The Guardian's Alex Hern is one of the many commentators who point to the problem, noting that there is little visual difference between advertising and search results. He tweeted: "Technically, there are still hashtags, but it's hard to escape the conclusion that it's hard to see the end of the ad at a glance." "
It's especially shocking to think that Google has designed ads differently in the past. Until 2013, search engines offered completely different background colors to their ads, separating them from natural search results. But even after that, it continues to use unique colors, effectively allowing users to quickly see where the ad ends and natural results begin.
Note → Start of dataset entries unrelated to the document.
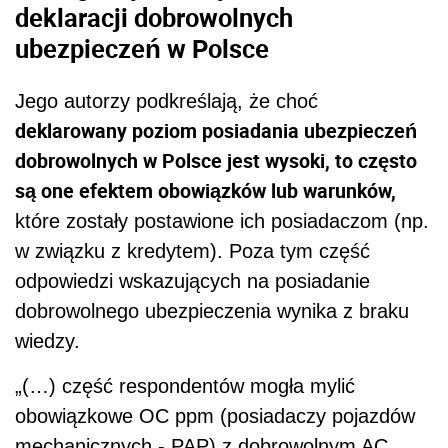
deklaracji dobrowolnych
ubezpieczeń w Polsce
Jego autorzy podkreślają, że choć
deklarowany poziom posiadania ubezpieczeń
dobrowolnych w Polsce jest wysoki, to często
są one efektem obowiązków lub warunków,
które zostały postawione ich posiadaczom (np.
w związku z kredytem). Poza tym część
odpowiedzi wskazujących na posiadanie
dobrowolnego ubezpieczenia wynika z braku
wiedzy.
„(…) część respondentów mogła mylić
obowiązkowe OC ppm (posiadaczy pojazdów
mechanicznych - PAP) z dobrowolnym AC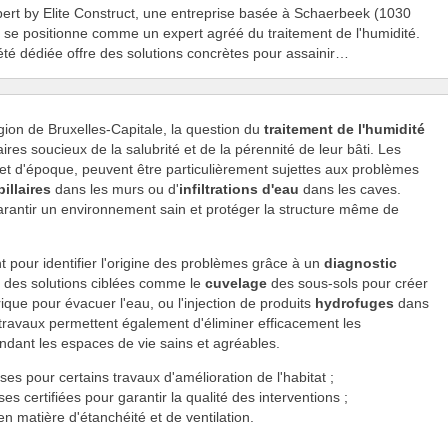
rt by Elite Construct, une entreprise basée à Schaerbeek (1030
, se positionne comme un expert agréé du traitement de l'humidité.
été dédiée offre des solutions concrètes pour assainir…
on de Bruxelles-Capitale, la question du
traitement de l'humidité
res soucieux de la salubrité et de la pérennité de leur bâti. Les
et d'époque, peuvent être particulièrement sujettes aux problèmes
illaires
dans les murs ou d'
infiltrations d'eau
dans les caves.
arantir un environnement sain et protéger la structure même de
t pour identifier l'origine des problèmes grâce à un
diagnostic
e des solutions ciblées comme le
cuvelage
des sous-sols pour créer
ique pour évacuer l'eau, ou l'injection de produits
hydrofuges
dans
travaux permettent également d'éliminer efficacement les
endant les espaces de vie sains et agréables.
ses pour certains travaux d'amélioration de l'habitat ;
s certifiées pour garantir la qualité des interventions ;
 matière d'étanchéité et de ventilation.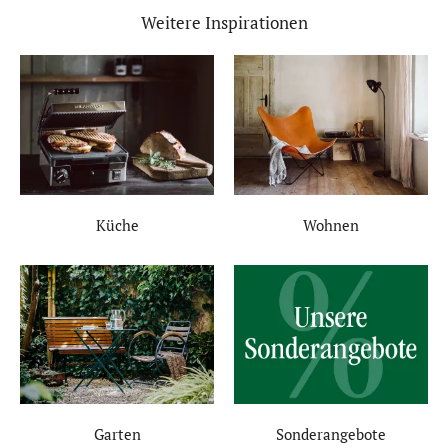
Weitere Inspirationen
Küche
Wohnen
Garten
Sonderangebote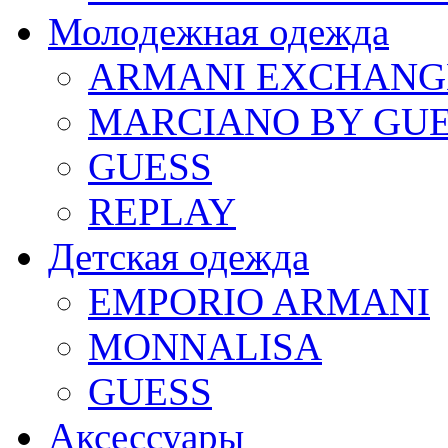
Молодежная одежда
ARMANI EXCHANG
MARCIANO BY GU
GUESS
REPLAY
Детская одежда
EMPORIO ARMANI
MONNALISA
GUESS
Аксессуары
Google partially explained the change when it announced the new design in a blog post last year, involving mobile devices, saying that adding site icons to natural search results meant that "the site's brand can be central and core", meaning that "you can more easily scan the results page." However, it spends a little time talking about changes in its advertising design and now feels more important, especially when viewing results on a laptop or monitor.
In the past, Google's Sendip Jain sedidon concluded by saying that a simple design simplifies the company's advertising design "to make it easier for users to digest information," according to search engine Land. He added that the company was trying to reduce the number of different colors used on the page to make the layout more "harmonious."
It's hard not to feel that this "harmony" is not about providing a better user experience, but about helping Google's advertising revenue more. As Digiday reports, there are data that suggest it is. According to a digital marketing agency, the click-through rate for certain search ads on the desktop has increased, and some of its customers' mobile click-through rate has risen to 18 percent from 17 percent last year after a similar change to Google's mobile search layout.
Google is essentially an advertising company. In the third quarter of 2019, Alphabet, Google's parent company, generated nearly $34 billion in revenue from Google advertising, compared with $40 billion for Alphabet as a whole. At this scale, a small change in ad click-through rates could eventually have a huge impact on Alphabet's profits, even if it means deceiving users of cheap clicks.